The principal focus of the arbitration hearing was on the relationship between the signatories to the retainer agreement, namely, Roseanne Magliato, On Set and Nayda's, and the defendants, namely, Nayda Magliato and Blisset, who had answered the complaint and appeared at the arbitration. Because the only viable defendants were not parties to the retainer agreement, plaintiff could only secure an award against them if he could prove that they were legally responsible for the fees.

As a part of their defense, Nayda Magliato and Blisset argued that plaintiff's complaint against them for fees was frivolous and that they were entitled to an award of counsel fees pursuant to R. 1:4-8. Near the end of the arbitration proceeding, the arbitrator asked counsel for both parties to submit post-hearing written submissions on the issue of alter ego or successor liability as a means to hold Nayda Magliato and Blisset liable for fees when neither was a party to the original retainer agreement. In response, counsel for defendants explicitly reiterated the demand for frivolous litigation sanctions, which he had also set forth in an arbitration memo that had been submitted prior to the hearing.

In that context, the arbitrator told defendants' counsel that he was aware of the demand for fees based on the frivolous litigation rule and that counsel could include that request in the post-hearing submission. In response, plaintiff commented that he believed that an application for fees would be required to be submitted "after an initial judgment." It is not clear whether plaintiff believed that the arbitrator would have the power to make an award of fees after he had issued an arbitration award or whether he believed instead that an application for fees could be addressed to a court in the context of confirming an arbitration award as a judgment. Equally unclear was the response from the arbitrator, who said: "Yeah, well, no, I understand that and if that became an issue where I was leaning in that manner, I would probably want your input. So I'll give you an opportunity to respond to that but let me resolve this item first."

The parties agreed to submit post-hearing briefs to the arbitrator for his consideration in addressing the issues that had been raised.

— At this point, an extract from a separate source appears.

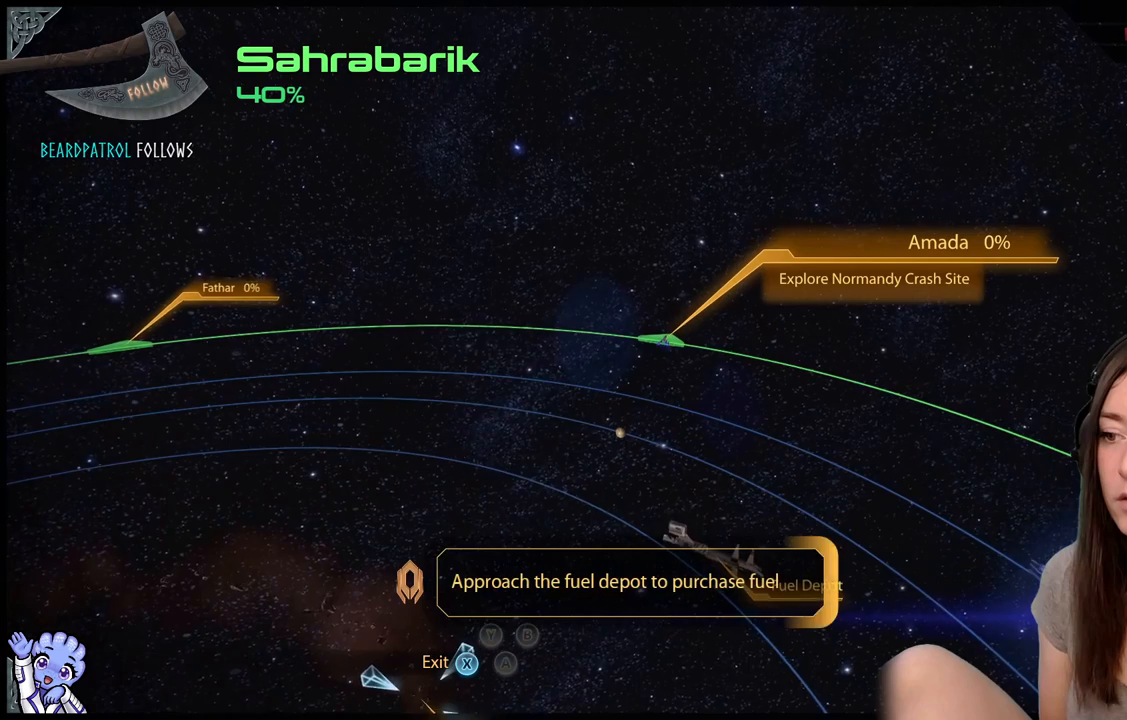
{"buttons": [], "left_stick": "center", "right_stick": "center", "events": []}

Although the record does not include a copy of plaintiff's submission, defendants assert, and plaintiff does not deny, that plaintiff specifically requested that he be awarded both the legal fees that formed the basis for the complaint, together with "costs and fees incurred in bringing the action against Blisset, LLC and Nayda Magliato" as permitted by the retainer agreement. Likewise, in their post-hearing brief, defendants asserted that plaintiff's action against them was frivolous and that they were entitled to fees and costs pursuant to R. 1:4-8.

On February 4, 2004, the arbitrator issued his written decision and award. The arbitrator concluded that Blisset was, in fact, a successor to On Set and was therefore responsible for its unpaid legal fees, which the arbitrator fixed at $10,760 of the legal fees sought. The arbitrator concluded, however, that because Nayda Magliato had not executed the retainer agreement, she was not individually liable for any of the fees owed to plaintiff.

The February 4, 2004 award also addressed the demand by each party for attorney's fees. The arbitrator first rejected defendants' assertion that the complaint was frivolous and denied, therefore, the claim for attorney's fees pursuant to R. 1:4-8. Turning to plaintiff's affirmative demand for an award of fees and costs incurred in pursuing the collection action, the arbitrator concluded that, based upon his findings, such an award was not appropriate. Rather, he found: "it is better to ...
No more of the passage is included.